Dabei habe ich gelernt: Wenn Klangquellen von mehreren Mikrofonen gleichzeitig gehört werden, kommt es schon mal zu Interferenzen. Der Schall hat dann mehrere unterschiedliche lange Wege, um zum Mikrofon zu gelangen. Das macht Auslöschungen und Verstärkungen. Beim Sound nennen wir das „Phasing“ und es klingt nicht wirklich schön.

Mixing sound at Hamilton

Wenn das nicht live ist, sondern erst später gemischt wird, gibt es viele Möglichkeiten, das Phasing einfach in den Griff zu bekommen. Da lässt sich z.B. ein Gesangsmikrofon einfach stumm schalten, während die Sängerin nicht singt, damit über ihr Mikrofon keine Störgeräusche von der Bühne in den Mix gelangen.

Anders ist das beim Broadway-Live-Mix. Hier ein kurzer Blick hinter die Kulissen von Hamilton, dem Musical. Da sind einige Stimmen auf der Bühne, die rappen und singen. Das sind einige Performer, die nah beieinander stehen und sich auch bewegen. Der Mensch am Mischpult hat die Aufgabe zu verhindern, dass deren Stimmen nicht in mehreren Gesangsmikrofonen landen, damit kein unschönes Phasing entsteht.

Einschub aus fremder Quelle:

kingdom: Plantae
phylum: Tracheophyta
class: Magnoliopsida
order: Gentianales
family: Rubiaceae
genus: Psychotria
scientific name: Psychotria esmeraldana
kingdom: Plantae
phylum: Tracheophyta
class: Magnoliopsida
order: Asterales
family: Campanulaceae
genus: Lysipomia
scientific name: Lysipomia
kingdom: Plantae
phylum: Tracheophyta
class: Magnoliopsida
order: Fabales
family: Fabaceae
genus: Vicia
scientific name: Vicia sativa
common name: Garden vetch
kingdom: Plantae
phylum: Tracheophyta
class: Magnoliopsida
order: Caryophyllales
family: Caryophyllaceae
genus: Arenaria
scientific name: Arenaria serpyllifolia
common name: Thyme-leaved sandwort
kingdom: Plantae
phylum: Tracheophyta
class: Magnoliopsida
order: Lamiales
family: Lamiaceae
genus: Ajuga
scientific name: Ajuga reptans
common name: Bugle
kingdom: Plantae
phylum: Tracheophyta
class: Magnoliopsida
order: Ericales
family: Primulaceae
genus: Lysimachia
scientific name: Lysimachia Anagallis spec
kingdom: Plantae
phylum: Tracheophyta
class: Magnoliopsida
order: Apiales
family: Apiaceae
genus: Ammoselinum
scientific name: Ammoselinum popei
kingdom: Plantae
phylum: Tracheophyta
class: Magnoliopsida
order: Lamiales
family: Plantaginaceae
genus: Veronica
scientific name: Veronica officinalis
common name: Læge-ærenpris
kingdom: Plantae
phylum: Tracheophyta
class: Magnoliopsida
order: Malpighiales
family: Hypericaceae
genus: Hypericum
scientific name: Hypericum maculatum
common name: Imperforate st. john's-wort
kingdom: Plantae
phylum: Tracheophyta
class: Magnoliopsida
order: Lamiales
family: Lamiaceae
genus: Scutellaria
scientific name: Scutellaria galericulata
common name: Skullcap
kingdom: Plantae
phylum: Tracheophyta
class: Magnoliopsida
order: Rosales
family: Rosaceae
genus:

Und wie macht er das? Er macht live während der Vorstellung synchron zum Song Zeile für Zeile einzelne Mikros auf und zu. Jeden Abend. Mit wechselnden Crews. Der muss also nicht nur jedes Stück in- und auswendig drauf haben, sondern auch noch die Eigenheiten der unterschiedlichen Künstler:innen kennen. HOLY SHIT, Hut ab!